Authorised by a private act of Bermuda parliament, the new exchange will be owned by its members who will be able to buy and sell contracts that track on the Guy Carpenter Catastrophe Index.

This index measures insured damage to homeowner property in the US caused by hurricanes, tornadoes and winter storms.

BCE, a major development in the uniting of insurance and capital markets, will offer institutions a new way to hedge and invest in catastrophic insurance risk.

It is believed Goldman Sachs & Co., CNA Financial Corp., Allstate Corp. and Aon Corp. could join insurance giant American International Group, Inc., Chase Manhattan, the largest bank holding company in the US, and Guy Carpenter & Company, Inc., the leading reinsurance intermediary, as members.

The new exchange's offices are at 29 Richmond Road, the same address as AIG's Bermuda offices.

A letter of intent has been signed between BCE and the Chicago Board of Trade to provide services to the new exchange and offer members of the CBOT trading privileges.

The Bermuda Monetary Authority will provide regulatory supervision and trading will be in US dollars.

"We have created a mechanism equally attractive to institutions seeking to hedge or invest in catastrophe risk,'' BCE president Thomas Heise said yesterday.

"The investors, using an index that will provide standardised, detailed information, can add a potentially lucrative new asset class to their portfolios.'' The exchange's initial products will be contracts covering insured homeowners' losses resulting from hurricanes, tornadoes and winter storms.

They will cover seven areas of the US for single events and aggregate losses during six month periods, January to June or July to December.

Contracts covering future risk periods will also be offered.

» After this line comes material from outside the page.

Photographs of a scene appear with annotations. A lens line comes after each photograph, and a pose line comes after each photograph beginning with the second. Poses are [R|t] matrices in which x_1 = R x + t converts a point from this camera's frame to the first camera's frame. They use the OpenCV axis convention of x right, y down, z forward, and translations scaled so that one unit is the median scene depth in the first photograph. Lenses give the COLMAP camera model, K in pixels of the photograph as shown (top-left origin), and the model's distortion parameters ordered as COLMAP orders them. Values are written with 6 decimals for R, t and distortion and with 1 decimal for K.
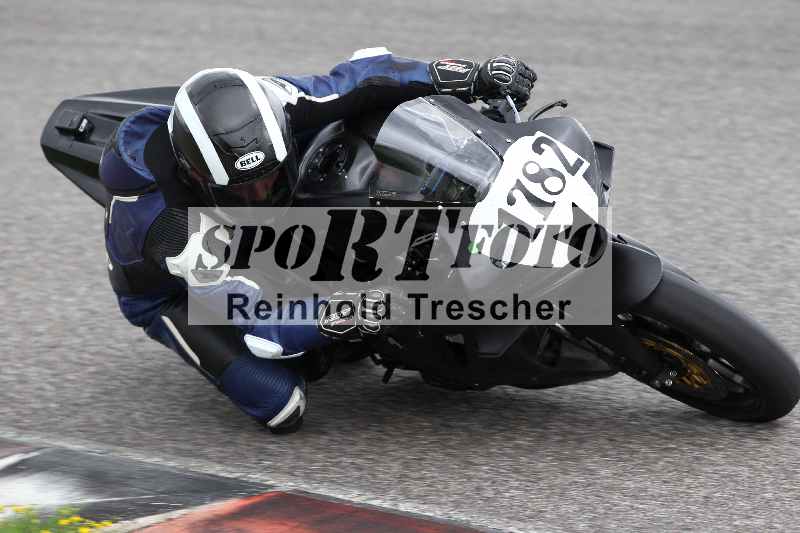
lens RADIAL K [[3996.9, 0, 364.9], [0, 3996.9, 241.6], [0, 0, 1]] dist [1.066097, 0.000000]
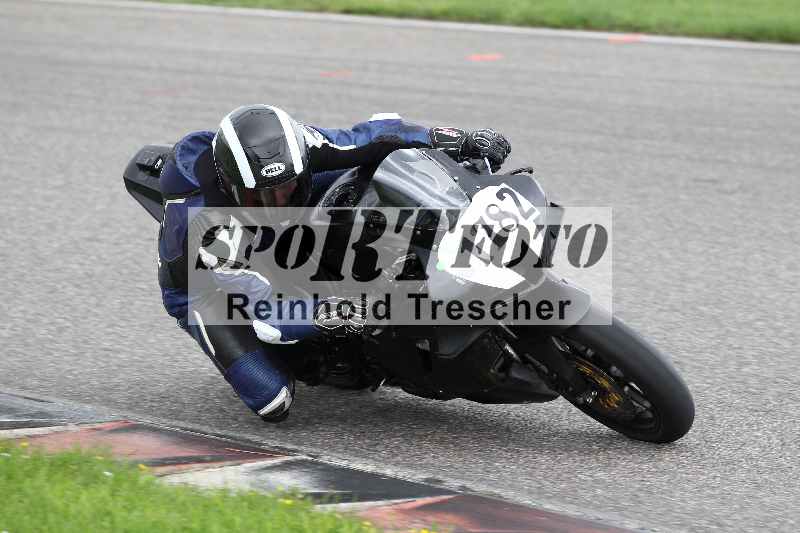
lens RADIAL K [[5867.4, 0, 399.8], [0, 5867.4, 266.0], [0, 0, 1]] dist [-0.201614, 0.000000]
pose [[0.991510, 0.122117, -0.044675, 0.094726], [-0.125848, 0.987647, -0.093358, 0.172036], [0.032723, 0.098188, 0.994630, -0.826514]]
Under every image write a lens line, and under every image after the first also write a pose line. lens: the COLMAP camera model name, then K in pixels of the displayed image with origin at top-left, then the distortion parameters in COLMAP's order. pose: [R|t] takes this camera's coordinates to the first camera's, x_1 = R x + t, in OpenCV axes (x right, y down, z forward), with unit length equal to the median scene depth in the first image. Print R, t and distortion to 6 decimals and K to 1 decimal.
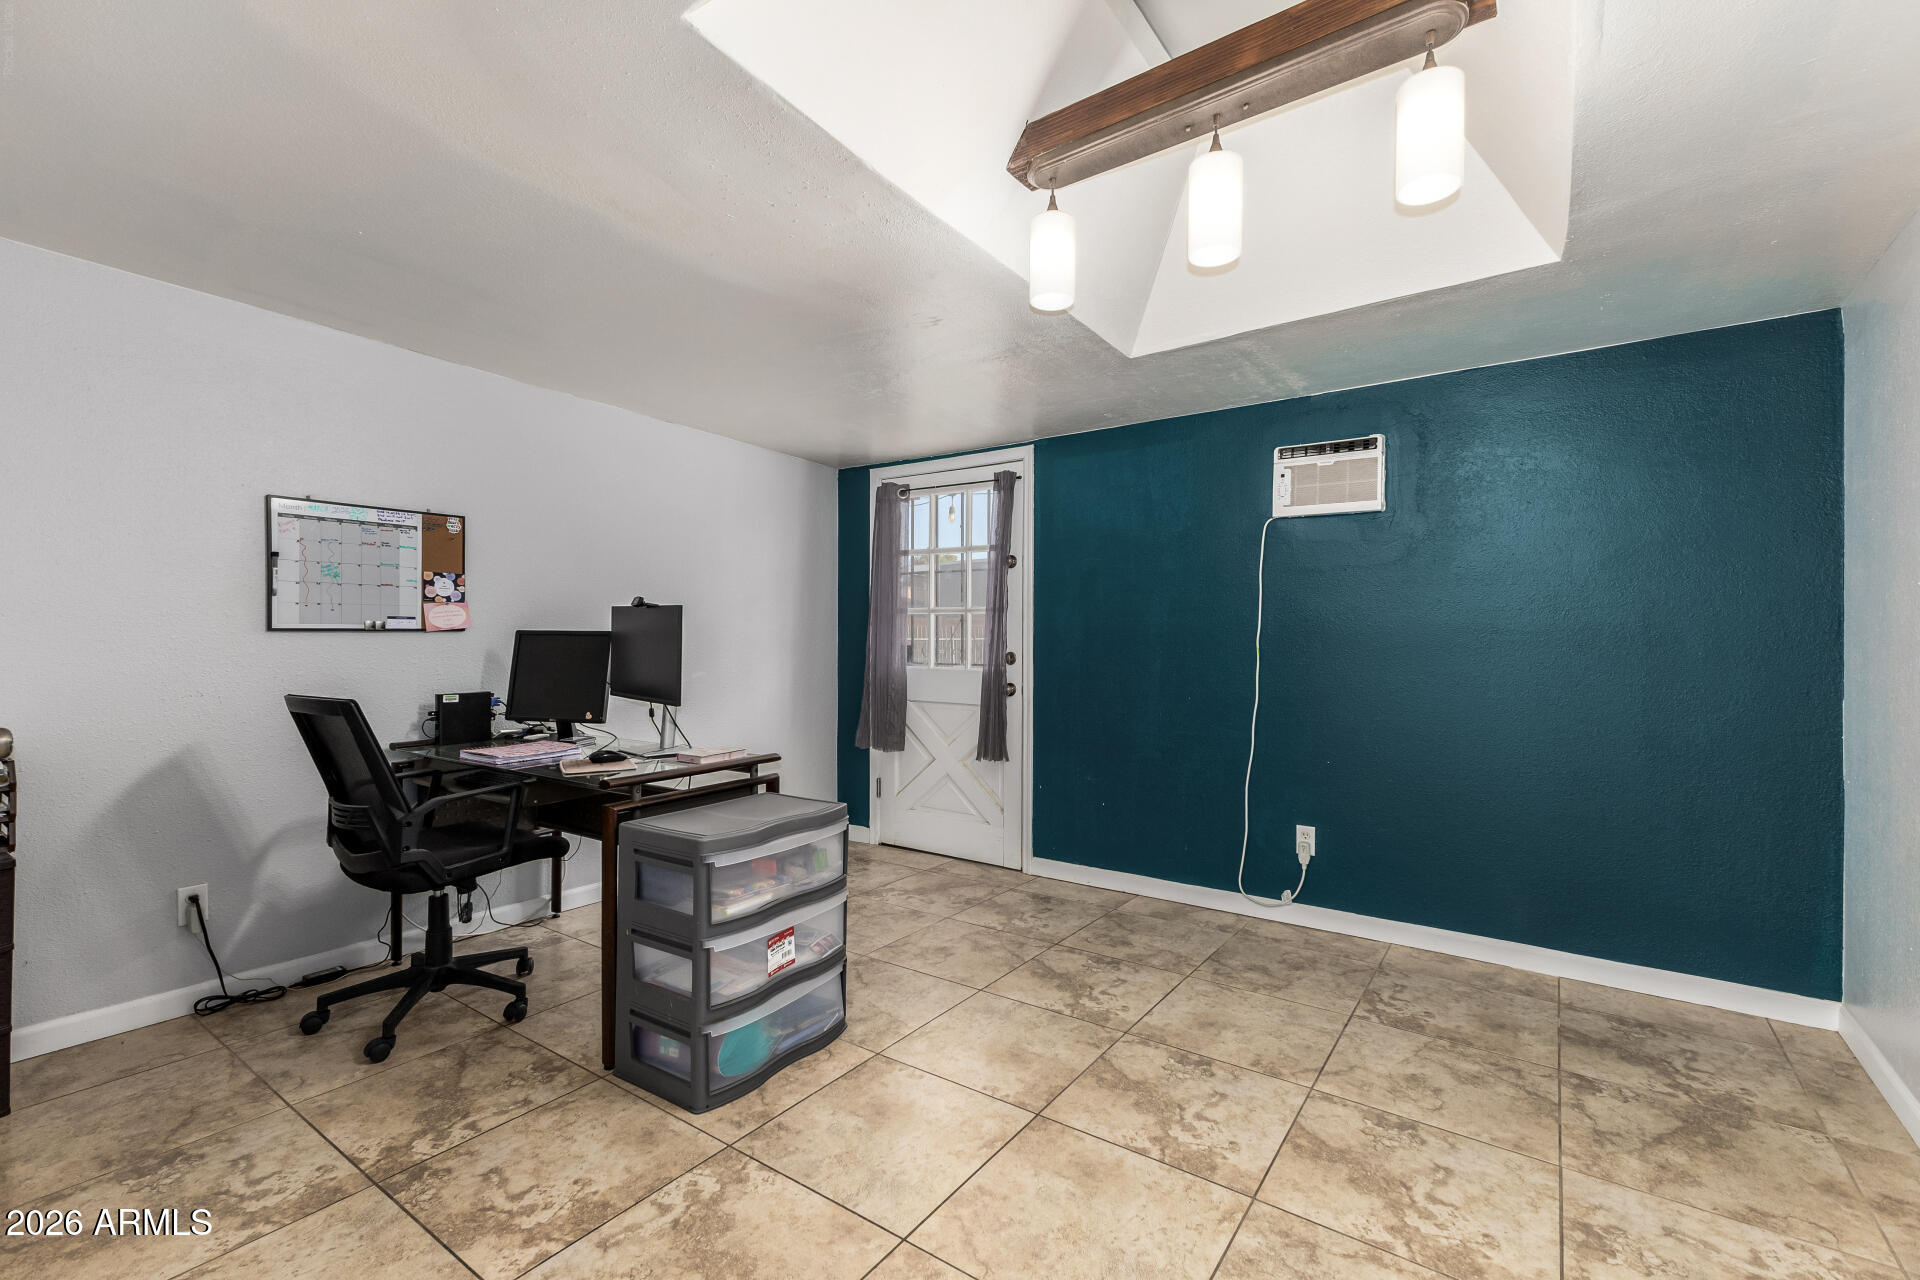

The Guy Carpenter Catastrophe Index "is unprecedented in its detail because it will provide information on homeowners' insurance in force and loss experience at a zip code level,'' BCE said.

The index will be updated quarterly by IndexCo, LLC, a newly formed subsidiary of Guy Carpenter.

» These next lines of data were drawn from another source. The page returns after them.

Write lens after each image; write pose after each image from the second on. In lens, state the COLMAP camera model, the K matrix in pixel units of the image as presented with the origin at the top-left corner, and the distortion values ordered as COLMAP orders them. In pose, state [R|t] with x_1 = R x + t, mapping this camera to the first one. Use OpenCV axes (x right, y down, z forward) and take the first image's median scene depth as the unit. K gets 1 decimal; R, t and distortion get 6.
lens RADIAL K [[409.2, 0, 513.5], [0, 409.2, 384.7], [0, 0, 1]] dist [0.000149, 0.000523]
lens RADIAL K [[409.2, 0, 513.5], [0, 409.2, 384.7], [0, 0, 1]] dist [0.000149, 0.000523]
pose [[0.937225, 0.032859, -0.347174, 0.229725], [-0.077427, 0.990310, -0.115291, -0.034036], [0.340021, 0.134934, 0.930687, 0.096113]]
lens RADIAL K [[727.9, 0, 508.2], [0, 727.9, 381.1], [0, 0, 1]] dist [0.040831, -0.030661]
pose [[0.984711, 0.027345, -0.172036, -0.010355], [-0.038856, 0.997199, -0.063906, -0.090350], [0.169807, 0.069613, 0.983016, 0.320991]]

Mr. Heise, reported to be a former director of reinsurance strategy at AIG, said disclosure requirements while the exchange seeks out new members prevented him from further comment.

BCE's release comes four months after the Bermuda Stock Exchange (BSX) and New Jersey-based Catastrophe Risk Exchange Inc. announced CATEX (Bermuda), a joint venture insurance risk exchange. BCE gazetted its private act in February, 1996 but AIG did not return calls by The Royal Gazette for details.

CATEX CEO Frank Fortunato said yesterday that: "We do not view the Bermuda Commodities Exchange as competition for CATEX.'' CATEX is a trader and seller of reinsurance and insurance. It allows risk bearers to exchange risk. Institutional investors can use CATEX to underwrite a layer of risk, he said.

CATEX's competitors are intermediaries. The Chicago Merchantile Exchange is anticipated to be among the BCE's competitors.

CBOT chairman Patrick Arbor, quoted in a Crain's Chicago Business story, said: "By forming a strategic link with AIG and an offshore exchange in Bermuda we may be able to make new progress with more products and perhaps a different regulatory treatment. The offshore nature of the initiative is of some interest, but it is not what takes us there.'' And an unnamed CBOT senior executive said: "The Securities and Exchange Commission has taken a very dim view of various offshore exchanges who have been trying to trade individual futures on equities. We want to make sure our Washington regulators are comfortable with this venture.'' The BCE includes a CBOT unit which would take a controlling equity stake in the electronic commodities exchange for a ten to 15 percent share of gross revenues and trading privileges for its members. CBOT staff and members would also earn fees for technical assistance, Crain's said.

At last month's Bermuda Insurance Symposium, Dr. Richard Sandor, a leading authority on securitisation of insurance, said that convergence of insurance and capital markets is inevitable.

He said that these two markets are destined to converge because of an imbalance between insurance capital and US assets. Insurance capital available does not support US asset base, he said.

Mr. Sandor is president and CEO of CNA's Hedge Financial Products Inc.